▶ _Work instruction_
Please find every line in the records below that contains the word "shown", and copy it.
----- Supplied information -----
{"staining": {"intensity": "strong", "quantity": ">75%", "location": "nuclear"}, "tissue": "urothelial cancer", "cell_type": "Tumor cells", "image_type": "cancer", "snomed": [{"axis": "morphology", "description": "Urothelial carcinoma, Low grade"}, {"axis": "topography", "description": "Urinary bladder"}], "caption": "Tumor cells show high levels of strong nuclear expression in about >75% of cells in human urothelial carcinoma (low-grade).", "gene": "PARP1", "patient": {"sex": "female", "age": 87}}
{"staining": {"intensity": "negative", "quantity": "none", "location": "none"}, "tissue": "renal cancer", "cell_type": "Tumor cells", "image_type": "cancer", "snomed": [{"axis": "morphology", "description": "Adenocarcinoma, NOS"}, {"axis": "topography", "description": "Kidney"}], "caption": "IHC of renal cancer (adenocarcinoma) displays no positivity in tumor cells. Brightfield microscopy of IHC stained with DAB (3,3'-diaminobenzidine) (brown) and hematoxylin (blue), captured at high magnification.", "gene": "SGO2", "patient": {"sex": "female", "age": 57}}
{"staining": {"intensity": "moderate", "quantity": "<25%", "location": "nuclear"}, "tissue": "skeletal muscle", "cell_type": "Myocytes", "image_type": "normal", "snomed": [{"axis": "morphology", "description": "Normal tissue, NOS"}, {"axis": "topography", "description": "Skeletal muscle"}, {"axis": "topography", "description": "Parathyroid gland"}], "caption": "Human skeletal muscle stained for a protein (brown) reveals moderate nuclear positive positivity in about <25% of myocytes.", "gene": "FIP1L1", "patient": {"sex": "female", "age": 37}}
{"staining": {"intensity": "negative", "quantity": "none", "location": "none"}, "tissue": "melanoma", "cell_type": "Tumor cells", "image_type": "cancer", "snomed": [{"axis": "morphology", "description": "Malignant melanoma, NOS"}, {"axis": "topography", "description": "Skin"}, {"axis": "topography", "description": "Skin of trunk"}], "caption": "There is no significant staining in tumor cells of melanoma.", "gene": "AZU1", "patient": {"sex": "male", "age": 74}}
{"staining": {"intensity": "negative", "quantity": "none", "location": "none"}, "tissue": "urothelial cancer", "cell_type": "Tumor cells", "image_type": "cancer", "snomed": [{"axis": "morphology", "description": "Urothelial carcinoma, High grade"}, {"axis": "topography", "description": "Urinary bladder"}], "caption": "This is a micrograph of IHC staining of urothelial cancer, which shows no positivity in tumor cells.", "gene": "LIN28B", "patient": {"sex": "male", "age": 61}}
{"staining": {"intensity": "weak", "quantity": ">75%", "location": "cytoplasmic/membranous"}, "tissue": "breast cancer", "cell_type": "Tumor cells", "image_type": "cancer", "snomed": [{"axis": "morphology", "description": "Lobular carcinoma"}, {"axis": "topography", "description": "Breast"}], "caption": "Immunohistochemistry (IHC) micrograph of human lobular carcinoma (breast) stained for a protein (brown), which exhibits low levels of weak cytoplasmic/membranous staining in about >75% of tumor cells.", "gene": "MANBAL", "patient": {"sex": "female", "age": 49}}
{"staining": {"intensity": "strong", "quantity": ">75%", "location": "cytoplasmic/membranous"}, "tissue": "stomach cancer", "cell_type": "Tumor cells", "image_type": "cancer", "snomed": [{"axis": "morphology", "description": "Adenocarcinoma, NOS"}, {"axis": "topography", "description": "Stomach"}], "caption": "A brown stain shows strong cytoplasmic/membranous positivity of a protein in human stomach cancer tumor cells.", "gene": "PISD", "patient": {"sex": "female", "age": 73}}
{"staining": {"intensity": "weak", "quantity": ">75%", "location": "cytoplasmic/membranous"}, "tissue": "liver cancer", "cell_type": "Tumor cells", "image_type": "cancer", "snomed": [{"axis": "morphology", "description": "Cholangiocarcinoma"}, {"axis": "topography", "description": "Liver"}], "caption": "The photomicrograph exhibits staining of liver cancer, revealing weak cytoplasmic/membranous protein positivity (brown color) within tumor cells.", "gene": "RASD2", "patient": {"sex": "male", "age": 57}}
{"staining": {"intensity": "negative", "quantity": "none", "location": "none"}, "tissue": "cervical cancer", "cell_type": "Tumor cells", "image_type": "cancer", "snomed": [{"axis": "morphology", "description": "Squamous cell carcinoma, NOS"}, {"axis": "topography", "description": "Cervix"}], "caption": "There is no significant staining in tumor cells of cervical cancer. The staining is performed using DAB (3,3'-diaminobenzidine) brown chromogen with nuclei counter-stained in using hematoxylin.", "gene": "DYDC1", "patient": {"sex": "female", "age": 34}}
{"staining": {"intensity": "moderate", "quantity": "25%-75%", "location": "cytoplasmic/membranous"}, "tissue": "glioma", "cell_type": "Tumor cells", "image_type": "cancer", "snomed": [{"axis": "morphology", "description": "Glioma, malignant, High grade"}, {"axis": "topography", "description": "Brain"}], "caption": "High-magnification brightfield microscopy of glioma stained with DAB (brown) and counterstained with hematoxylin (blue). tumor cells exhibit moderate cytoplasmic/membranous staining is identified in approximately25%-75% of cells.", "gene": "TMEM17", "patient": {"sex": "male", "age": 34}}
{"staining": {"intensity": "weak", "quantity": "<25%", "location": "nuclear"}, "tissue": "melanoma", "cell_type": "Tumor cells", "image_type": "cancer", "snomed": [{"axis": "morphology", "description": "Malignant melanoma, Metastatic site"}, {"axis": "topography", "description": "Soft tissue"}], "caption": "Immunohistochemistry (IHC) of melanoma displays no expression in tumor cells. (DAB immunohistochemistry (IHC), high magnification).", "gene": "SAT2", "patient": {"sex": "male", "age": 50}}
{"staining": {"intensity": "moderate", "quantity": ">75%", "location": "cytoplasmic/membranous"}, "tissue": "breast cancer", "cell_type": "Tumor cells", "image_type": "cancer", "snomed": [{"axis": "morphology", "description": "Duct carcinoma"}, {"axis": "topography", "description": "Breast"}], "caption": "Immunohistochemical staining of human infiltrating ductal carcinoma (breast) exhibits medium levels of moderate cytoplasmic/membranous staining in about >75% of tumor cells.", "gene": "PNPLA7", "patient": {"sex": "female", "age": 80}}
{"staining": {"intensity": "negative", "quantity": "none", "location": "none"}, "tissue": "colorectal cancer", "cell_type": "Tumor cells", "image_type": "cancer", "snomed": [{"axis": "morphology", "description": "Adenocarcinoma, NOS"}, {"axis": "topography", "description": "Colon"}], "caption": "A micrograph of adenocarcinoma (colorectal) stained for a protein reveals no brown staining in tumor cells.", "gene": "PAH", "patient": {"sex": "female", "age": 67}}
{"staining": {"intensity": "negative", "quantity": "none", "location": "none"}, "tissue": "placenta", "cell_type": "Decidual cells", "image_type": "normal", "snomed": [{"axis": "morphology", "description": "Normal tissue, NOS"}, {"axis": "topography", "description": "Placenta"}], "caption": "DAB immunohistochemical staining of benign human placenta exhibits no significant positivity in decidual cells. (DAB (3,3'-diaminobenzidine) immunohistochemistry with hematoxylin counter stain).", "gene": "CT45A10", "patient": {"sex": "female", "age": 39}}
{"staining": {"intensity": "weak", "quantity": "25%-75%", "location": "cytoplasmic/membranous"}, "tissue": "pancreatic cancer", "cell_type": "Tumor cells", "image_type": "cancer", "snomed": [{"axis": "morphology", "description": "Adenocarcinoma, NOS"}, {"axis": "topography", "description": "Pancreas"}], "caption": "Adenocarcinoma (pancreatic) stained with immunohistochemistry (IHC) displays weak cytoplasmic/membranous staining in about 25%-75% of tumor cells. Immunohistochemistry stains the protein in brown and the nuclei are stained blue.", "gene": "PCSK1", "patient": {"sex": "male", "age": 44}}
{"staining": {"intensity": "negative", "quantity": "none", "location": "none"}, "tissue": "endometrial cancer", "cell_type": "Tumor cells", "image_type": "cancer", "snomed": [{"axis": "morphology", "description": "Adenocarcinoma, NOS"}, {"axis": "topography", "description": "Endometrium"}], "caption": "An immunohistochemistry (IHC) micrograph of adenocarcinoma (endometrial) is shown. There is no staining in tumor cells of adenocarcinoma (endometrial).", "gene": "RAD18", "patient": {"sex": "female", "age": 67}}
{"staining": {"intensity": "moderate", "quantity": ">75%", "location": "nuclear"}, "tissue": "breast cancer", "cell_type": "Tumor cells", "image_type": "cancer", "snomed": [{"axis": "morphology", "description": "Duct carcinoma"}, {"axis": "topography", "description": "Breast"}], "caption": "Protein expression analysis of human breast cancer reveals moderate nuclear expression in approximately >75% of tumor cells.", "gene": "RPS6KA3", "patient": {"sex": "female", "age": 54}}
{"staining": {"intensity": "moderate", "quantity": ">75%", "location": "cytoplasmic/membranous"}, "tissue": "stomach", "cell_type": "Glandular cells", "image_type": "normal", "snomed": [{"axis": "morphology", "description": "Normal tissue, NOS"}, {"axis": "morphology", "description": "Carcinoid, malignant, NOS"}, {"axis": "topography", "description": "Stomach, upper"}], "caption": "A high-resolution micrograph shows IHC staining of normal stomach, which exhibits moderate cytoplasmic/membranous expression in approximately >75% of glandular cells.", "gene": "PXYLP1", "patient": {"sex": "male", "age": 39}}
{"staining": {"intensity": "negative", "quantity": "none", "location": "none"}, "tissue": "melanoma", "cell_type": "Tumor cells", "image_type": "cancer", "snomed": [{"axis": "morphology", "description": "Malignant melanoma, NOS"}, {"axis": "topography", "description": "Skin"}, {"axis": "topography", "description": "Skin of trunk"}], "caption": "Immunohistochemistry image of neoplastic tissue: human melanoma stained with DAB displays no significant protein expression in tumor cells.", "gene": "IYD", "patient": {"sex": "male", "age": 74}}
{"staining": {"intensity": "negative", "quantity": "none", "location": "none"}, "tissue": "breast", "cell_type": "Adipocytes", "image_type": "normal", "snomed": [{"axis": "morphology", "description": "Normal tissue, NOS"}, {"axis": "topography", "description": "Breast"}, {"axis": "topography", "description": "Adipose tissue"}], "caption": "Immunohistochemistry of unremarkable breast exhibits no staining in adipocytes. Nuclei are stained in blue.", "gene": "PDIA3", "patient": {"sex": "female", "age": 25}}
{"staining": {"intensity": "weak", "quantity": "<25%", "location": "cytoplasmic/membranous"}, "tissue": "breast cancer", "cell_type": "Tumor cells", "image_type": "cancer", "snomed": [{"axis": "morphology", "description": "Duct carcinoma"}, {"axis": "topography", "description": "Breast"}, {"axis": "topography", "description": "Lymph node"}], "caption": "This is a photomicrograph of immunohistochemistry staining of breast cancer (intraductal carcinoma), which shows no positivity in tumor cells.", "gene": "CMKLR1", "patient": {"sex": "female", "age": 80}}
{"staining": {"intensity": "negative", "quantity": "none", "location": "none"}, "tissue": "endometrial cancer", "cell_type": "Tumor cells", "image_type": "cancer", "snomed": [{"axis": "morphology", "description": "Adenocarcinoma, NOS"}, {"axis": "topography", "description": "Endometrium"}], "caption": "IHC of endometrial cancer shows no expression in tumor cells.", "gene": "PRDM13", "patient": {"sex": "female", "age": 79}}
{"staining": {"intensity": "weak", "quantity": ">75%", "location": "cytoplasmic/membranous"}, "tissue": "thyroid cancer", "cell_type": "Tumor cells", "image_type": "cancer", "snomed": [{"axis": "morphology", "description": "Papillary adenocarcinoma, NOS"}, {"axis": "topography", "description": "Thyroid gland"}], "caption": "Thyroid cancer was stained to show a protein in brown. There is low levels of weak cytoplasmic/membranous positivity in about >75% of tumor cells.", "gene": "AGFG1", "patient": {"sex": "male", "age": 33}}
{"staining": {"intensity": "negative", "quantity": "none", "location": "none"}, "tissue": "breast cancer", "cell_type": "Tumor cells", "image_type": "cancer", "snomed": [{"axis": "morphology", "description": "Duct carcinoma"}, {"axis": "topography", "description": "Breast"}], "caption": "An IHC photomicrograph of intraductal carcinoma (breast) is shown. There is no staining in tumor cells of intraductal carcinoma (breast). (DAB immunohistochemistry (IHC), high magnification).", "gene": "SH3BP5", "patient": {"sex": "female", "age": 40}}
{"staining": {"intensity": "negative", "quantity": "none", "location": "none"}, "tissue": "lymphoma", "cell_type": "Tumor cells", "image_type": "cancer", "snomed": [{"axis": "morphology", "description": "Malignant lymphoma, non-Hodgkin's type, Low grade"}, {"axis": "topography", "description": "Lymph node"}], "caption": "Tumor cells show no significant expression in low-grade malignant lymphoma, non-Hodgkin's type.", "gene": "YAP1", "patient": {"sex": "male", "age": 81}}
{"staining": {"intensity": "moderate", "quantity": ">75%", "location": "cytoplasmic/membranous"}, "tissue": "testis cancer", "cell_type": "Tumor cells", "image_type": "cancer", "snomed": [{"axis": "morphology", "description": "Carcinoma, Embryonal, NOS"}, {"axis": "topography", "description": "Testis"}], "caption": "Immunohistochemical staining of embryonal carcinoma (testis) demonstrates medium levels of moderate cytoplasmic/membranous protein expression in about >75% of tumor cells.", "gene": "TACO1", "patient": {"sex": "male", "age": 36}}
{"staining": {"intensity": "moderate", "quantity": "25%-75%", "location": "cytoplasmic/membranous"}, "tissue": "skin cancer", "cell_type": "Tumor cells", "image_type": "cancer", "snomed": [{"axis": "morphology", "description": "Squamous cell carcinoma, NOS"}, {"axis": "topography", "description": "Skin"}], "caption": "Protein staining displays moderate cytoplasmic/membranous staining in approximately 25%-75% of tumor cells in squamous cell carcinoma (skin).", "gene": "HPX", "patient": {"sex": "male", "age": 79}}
-----
▶ _Result of the task_
{"staining": {"intensity": "negative", "quantity": "none", "location": "none"}, "tissue": "endometrial cancer", "cell_type": "Tumor cells", "image_type": "cancer", "snomed": [{"axis": "morphology", "description": "Adenocarcinoma, NOS"}, {"axis": "topography", "description": "Endometrium"}], "caption": "An immunohistochemistry (IHC) micrograph of adenocarcinoma (endometrial) is shown. There is no staining in tumor cells of adenocarcinoma (endometrial).", "gene": "RAD18", "patient": {"sex": "female", "age": 67}}
{"staining": {"intensity": "negative", "quantity": "none", "location": "none"}, "tissue": "breast cancer", "cell_type": "Tumor cells", "image_type": "cancer", "snomed": [{"axis": "morphology", "description": "Duct carcinoma"}, {"axis": "topography", "description": "Breast"}], "caption": "An IHC photomicrograph of intraductal carcinoma (breast) is shown. There is no staining in tumor cells of intraductal carcinoma (breast). (DAB immunohistochemistry (IHC), high magnification).", "gene": "SH3BP5", "patient": {"sex": "female", "age": 40}}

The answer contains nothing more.